DATA FOR PROCESSING:
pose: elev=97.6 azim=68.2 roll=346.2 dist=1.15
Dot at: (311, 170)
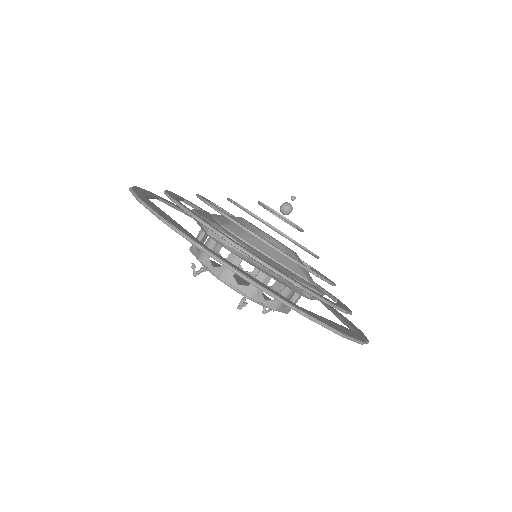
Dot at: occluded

---

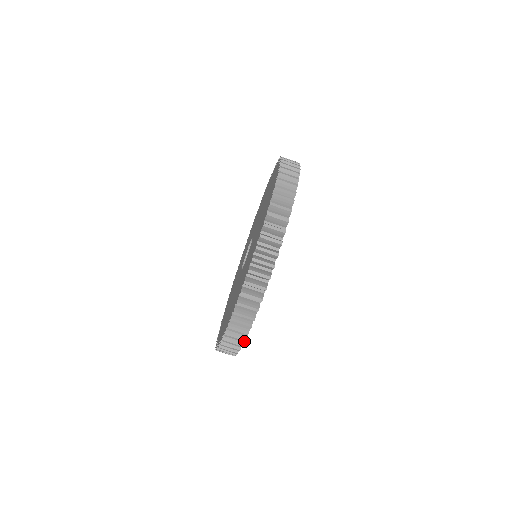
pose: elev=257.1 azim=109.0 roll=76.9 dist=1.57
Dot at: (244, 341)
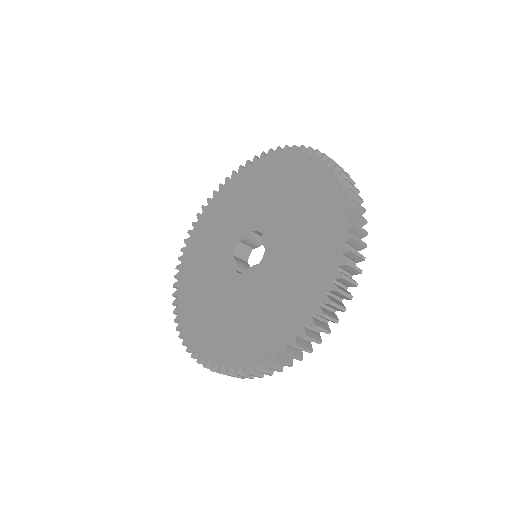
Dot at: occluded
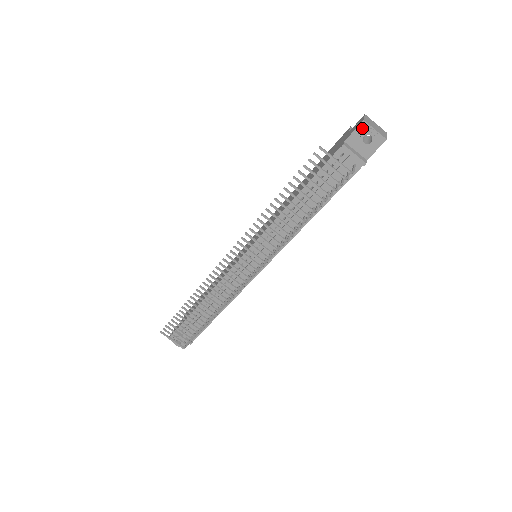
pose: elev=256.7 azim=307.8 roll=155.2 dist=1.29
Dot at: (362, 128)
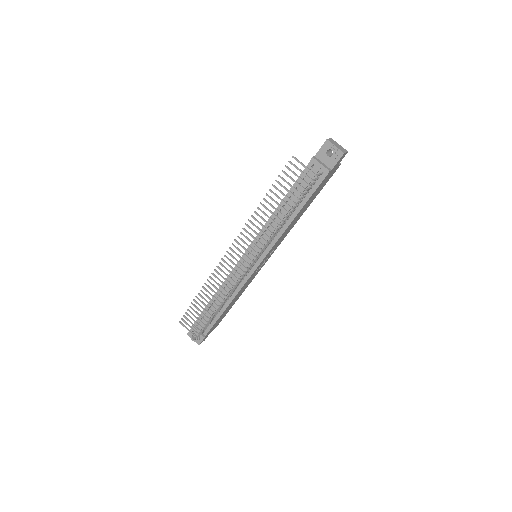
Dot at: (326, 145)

OBJECTIVE: Output the lines of the entries as a JSON list of strings, one string per line, beginning at the line that contains "pose: elev=257.1 azim=109.0" and stopping after the line that contains "Dot at: (326, 145)". Omit blank lines and the pictures.

ANSWER FOR THE TASK:
[
  "pose: elev=257.1 azim=109.0 roll=76.9 dist=1.57",
  "Dot at: (244, 341)",
  "Dot at: occluded",
  "pose: elev=256.7 azim=307.8 roll=155.2 dist=1.29",
  "Dot at: (362, 128)",
  "Dot at: (326, 145)"
]